We all know that plagiarism is wrong. Whether you’ve nicked someone’s strapline or copied across a whole chunk of product text, deep down you know that really, you should have written it yourself.
Some businesses I come to work with have simply lifted copy from a competitor site – and (luckily) they’ve drafted me in to rewrite it. Yet some of those companies had pilfered copy up on their site for weeks – or months. Even if that text is there for just a day it could be seriously damaging your marketing efforts online – and puts you at risk of expensive plagiarism cases, depending on the vigilance of your ‘lender’. In this blog I explain why even the smallest, seemingly insignificant act of plagiarism could cause you problems – and how working with a copywriter or proofreader can help you to avoid making a mistake which could be costly in more ways than one.
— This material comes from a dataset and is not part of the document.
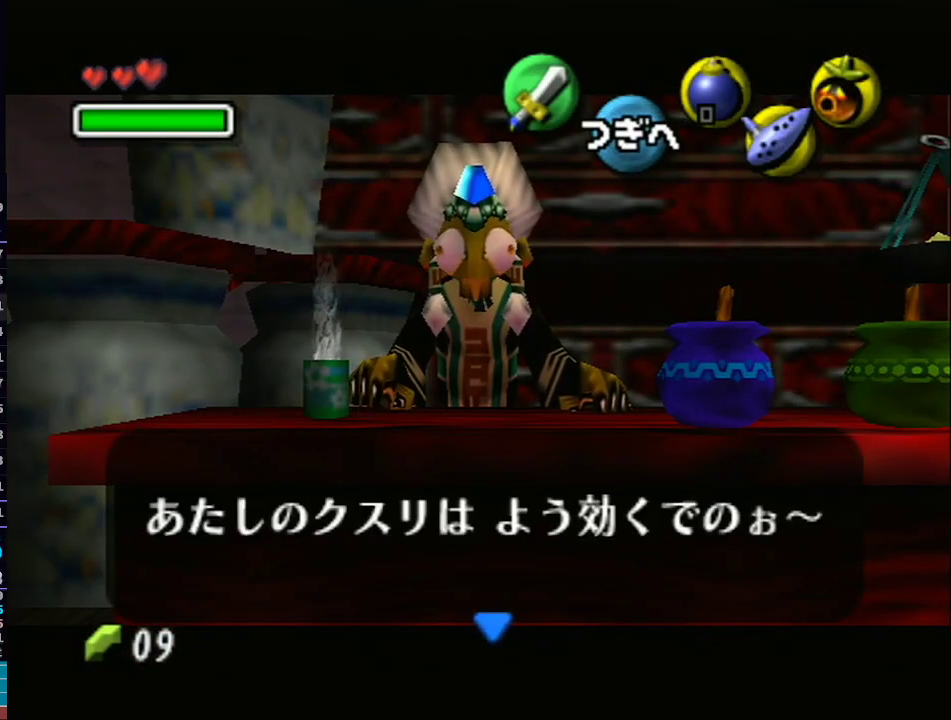
{"buttons": [], "left_stick": "center", "right_stick": "center", "events": []}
Google penalises websites with duplicated copy
Putting the moral argument aside for a second let’s concentrate on how plagiarism directly affects you (and your business). Over the years Google has become more adept at rooting out duplicate copy (a good way to see whether your copy has been plagiarised is to copy and paste some of it into Google and see what comes up). Therefore Google has a policy only to list one site featuring the same text. This could be a problem if you’ve had your copy pinched by a competitor with greater web presence – but it also means you’re significantly disadvantaging yourself if you have copied across even the smallest paragraph of copy which is already in use elsewhere on the internet.
Plagiarism really does put you at risk of legal action
Copyright laws took a significant hit following the success of the internet. Previously it was fairly simple to determine whether your work had been plagiarised – now with such a vast amount of information and data which is easily accessible in the public domain it’s not so easy. That said, Google goes some way to helping writers and businesses who suspect their work has been copied – as it’s naturally in their interest to combat duplicated content in favour of unique, original copy. As above, simply copy a few sentences into the search bar to see whether any results appear which directly match the text. Copyscape is also a good way to determine whether your copy really is original.
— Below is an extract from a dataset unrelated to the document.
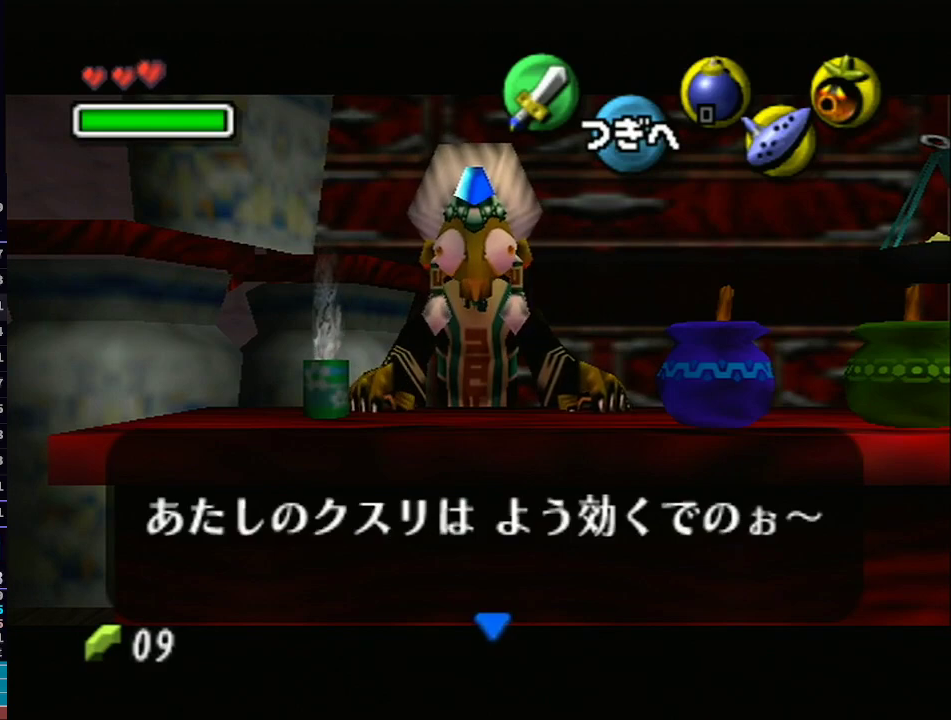
{"buttons": [], "left_stick": "center", "right_stick": "center", "events": []}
Copyright law automatically protects authors (rightly) upon publication from having their work taken – and with Google indexing only one page of duplicate content more companies are choosing to protect their content assets. This puts you at real risk of recrimination if you choose to flout copyright law. In the best case scenario you may be able to pay off the company or simply apologise and remove the content to resolve the issue – in the worst case you’re liable for hefty court fees and compensation.
Customers get sick of seeing the ‘same old’
Last (but definitely not least) – plagiarism affects your customers. This is something that directly influences your success and could impact on the impression you give (and subsequently the selling power your website or marketing literature has). Quality content not only aids your SEO strategy – it also persuades your customers (almost subconsciously) to spend money with you. It gives them an idea of what your brand is all about, what you have to offer, how you run your business, why you’re different. This (along with visual content) is what helps them to form an opinion and make a decision to engage with your company (or not). The only way to know that you are reaching your target audience effectively is to have copy constructed uniquely for your business with them in mind – and content lifted from elsewhere simply won’t cut it.